**Exercise details:** Return the following from the records below: each line, word for word, starting with the line that contains "thumb ip: (114, 183)" and going on through the line that contains "middle dip: (247, 146)", with nothing outside that range.

Bounding boxes with keypoints:
------------------------------------------------------------
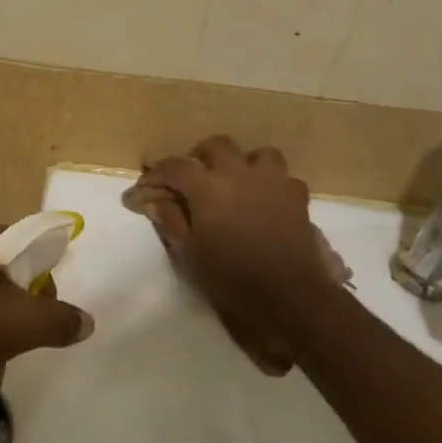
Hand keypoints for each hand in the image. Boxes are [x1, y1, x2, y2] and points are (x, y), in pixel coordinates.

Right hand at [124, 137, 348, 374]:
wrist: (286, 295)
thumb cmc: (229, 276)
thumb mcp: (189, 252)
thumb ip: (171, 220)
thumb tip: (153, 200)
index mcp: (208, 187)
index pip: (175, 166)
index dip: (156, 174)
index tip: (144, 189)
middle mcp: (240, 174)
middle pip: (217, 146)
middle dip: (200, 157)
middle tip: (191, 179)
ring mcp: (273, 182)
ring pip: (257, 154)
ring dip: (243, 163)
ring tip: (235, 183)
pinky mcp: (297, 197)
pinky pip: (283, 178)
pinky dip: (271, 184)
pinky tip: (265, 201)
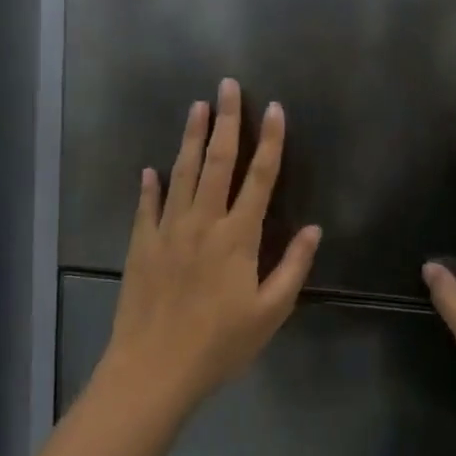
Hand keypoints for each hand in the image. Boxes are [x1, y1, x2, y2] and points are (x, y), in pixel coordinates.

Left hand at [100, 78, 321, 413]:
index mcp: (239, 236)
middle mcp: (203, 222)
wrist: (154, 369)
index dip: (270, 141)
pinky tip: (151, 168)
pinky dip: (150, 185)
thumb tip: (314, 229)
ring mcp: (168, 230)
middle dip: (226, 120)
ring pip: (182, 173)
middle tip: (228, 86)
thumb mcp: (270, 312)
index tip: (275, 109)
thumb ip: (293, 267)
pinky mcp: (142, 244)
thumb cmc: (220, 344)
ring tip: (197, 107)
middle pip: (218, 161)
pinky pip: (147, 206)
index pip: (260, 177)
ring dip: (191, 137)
------------------------------------------------------------
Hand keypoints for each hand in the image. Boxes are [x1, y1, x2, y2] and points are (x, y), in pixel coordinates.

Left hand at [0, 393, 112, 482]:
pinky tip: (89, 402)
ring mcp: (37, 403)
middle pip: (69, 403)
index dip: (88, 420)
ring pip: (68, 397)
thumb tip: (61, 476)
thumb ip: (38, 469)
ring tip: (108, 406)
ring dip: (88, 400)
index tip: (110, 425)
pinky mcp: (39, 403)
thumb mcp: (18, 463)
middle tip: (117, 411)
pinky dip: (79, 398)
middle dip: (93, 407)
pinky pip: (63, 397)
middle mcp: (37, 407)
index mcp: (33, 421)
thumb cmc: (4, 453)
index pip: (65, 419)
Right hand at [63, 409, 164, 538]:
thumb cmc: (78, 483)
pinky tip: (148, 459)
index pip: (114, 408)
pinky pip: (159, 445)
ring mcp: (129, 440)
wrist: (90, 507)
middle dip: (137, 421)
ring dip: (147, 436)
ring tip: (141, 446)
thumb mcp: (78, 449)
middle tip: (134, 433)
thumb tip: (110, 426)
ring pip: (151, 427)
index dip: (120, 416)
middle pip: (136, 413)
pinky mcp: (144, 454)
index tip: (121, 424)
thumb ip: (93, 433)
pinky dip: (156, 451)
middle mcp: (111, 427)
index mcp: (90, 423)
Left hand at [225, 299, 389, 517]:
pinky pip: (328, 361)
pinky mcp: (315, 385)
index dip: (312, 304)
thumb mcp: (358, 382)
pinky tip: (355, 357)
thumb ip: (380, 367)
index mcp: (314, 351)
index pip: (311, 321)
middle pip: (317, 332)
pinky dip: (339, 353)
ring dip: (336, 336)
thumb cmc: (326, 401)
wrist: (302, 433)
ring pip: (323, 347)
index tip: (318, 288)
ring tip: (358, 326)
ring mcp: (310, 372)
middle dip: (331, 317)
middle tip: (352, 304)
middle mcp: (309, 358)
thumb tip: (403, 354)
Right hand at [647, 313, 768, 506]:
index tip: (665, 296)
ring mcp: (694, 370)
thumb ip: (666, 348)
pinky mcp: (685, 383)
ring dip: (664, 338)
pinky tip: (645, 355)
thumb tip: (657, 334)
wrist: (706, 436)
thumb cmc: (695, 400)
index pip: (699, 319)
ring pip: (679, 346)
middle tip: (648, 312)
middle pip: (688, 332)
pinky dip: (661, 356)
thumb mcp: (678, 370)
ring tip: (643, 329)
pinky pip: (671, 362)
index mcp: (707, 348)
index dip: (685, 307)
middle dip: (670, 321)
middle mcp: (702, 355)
------------------------------------------------------------
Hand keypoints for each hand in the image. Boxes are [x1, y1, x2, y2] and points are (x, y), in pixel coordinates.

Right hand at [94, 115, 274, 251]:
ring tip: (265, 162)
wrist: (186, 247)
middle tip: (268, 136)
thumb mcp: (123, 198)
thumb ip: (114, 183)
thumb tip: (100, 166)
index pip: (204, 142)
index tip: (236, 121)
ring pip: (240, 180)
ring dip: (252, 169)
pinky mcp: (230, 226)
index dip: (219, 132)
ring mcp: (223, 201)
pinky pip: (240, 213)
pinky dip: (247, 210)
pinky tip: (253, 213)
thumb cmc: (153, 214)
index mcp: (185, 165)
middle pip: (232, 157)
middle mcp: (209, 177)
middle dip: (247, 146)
------------------------------------------------------------
**Answer to this problem:**
thumb ip: (114, 183)
thumb tip: (100, 166)
index pip: (204, 142)
index tip: (236, 121)
ring pip: (240, 180)
ring dip: (252, 169)
pinky mcp: (230, 226)
index dip: (219, 132)
ring mcp: (223, 201)
pinky pip: (240, 213)
pinky dip: (247, 210)
pinky tip: (253, 213)
thumb cmc: (153, 214)
index mcp: (185, 165)
middle pip: (232, 157)
middle mcp: (209, 177)
middle dip: (247, 146)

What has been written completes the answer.